So here's a couple things.
1. A non-U.S. group is going to, in effect, set U.S. security policy for travelers. Think you don't like Washington bureaucrats now? Try Brussels bureaucrats.
2. The ICAO, while chartered under UN auspices, isn't a government-to-government agency exclusively. It's like similar organizations dealing with the sea or space - the stakeholders have a big say in how things come out. Or in other words, if you go to enough boring meetings in Rangoon, you get to shape policy. This fact is not lost on non-profits (oooh, really unaccountable) and industry groups (who don't mind paying a lawyer $300/hour to just sit and smile. Until it's time to slip some language in the new regulation). Fancy getting laws handed down from an evil alliance of Bill Gates and United Way? That's what happens with these quasi-UN groups. Howdya think we got Kyoto?
3. Who came up with this facial recognition software idea? The stuff isn't mature yet and may not be for a long, long time. "If you build it they will come" is a great idea in the movie, but not in government contracting. Before you can worry about the civil liberties / security balance, you really need to know that your technology will work - otherwise the "balance" you achieve at the expense of civil lbierties is illusory - all you've done is give up some liberties for null gain.

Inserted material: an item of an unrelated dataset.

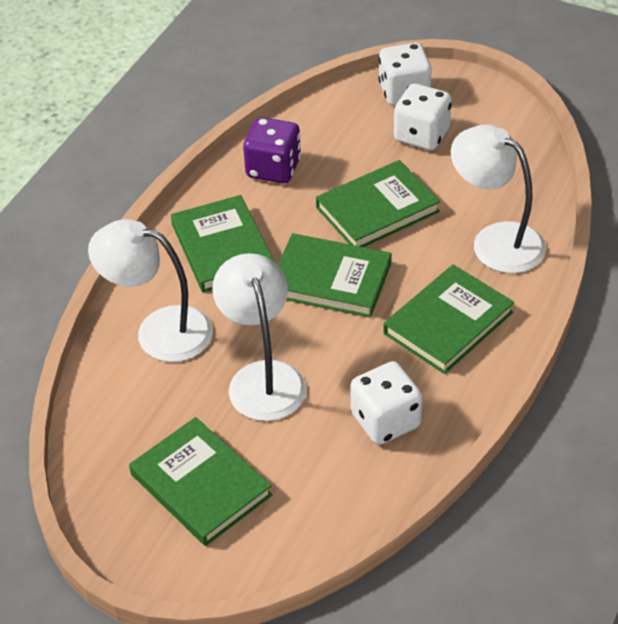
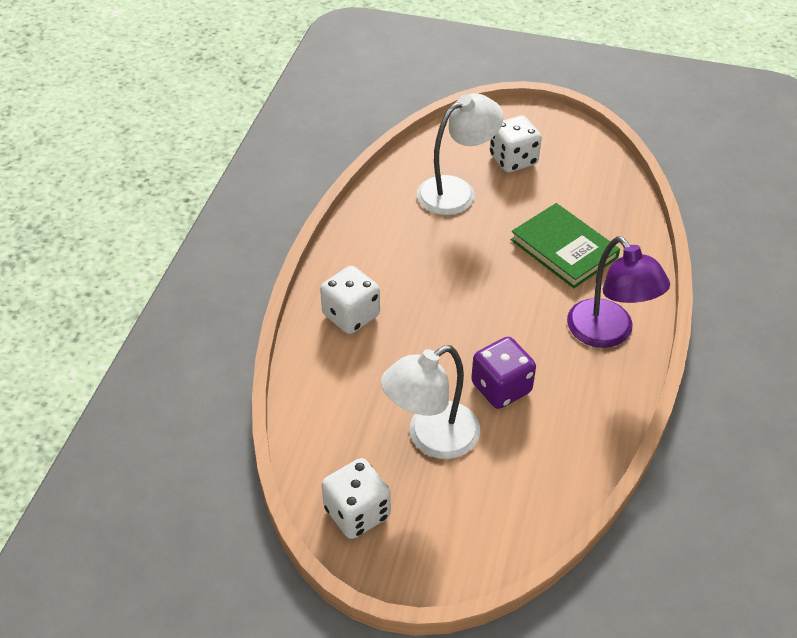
green book: [129,417,272,546] [171,195,274,293] [278,233,391,318] [316,160,440,247] [383,264,514,374] = 5 -> [511,203,620,288] = 1
purple lamp: none = 0 -> [567,236,670,348] = 1
white lamp: [88,219,213,362] [212,253,307,421] [451,124,546,273] = 3 -> [381,345,480,459] [417,93,503,215] = 2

4. When these groups say they "received great stakeholder input and are altering the programs to meet the objections", that translates into English as "somebody bitched about the cost/practicality/civil liberties impact, so we took their comments under advisement, and didn't tell them where the next meeting would be held, or when. That should fix it; we won't hear any more objections from them. Splitters."
5. ICAO is utterly incapable of getting ahead of the curve, as are most government and quasi-government bodies attempting to leverage technology for enhanced security. RFID - great idea, if you do it right; a privacy nightmare if you don't; and a guaranteed public backlash if you don't articulate publicly and transparently what you are up to. This isn't ICAO's fault - it's just that government and quasi-governmental bodies aren't very smart about dealing with humans. It's their nature. But that doesn't make the facts on the ground any better.
Well said Stephen. I didn't like a single bit of this proposal and you summarized my misgivings a lot better than I could have.
"facial recognition biometric identifiers"
Good thing we're not in a terrorist war with Japan, because, you know, they all look alike to us.
Isn't the person in front of you, you know, the person in front of you? Something's gotten lost in the high tech flurry.
The problem is believing identification instead in the first place. If you carry enough identification, you can prove you are not you.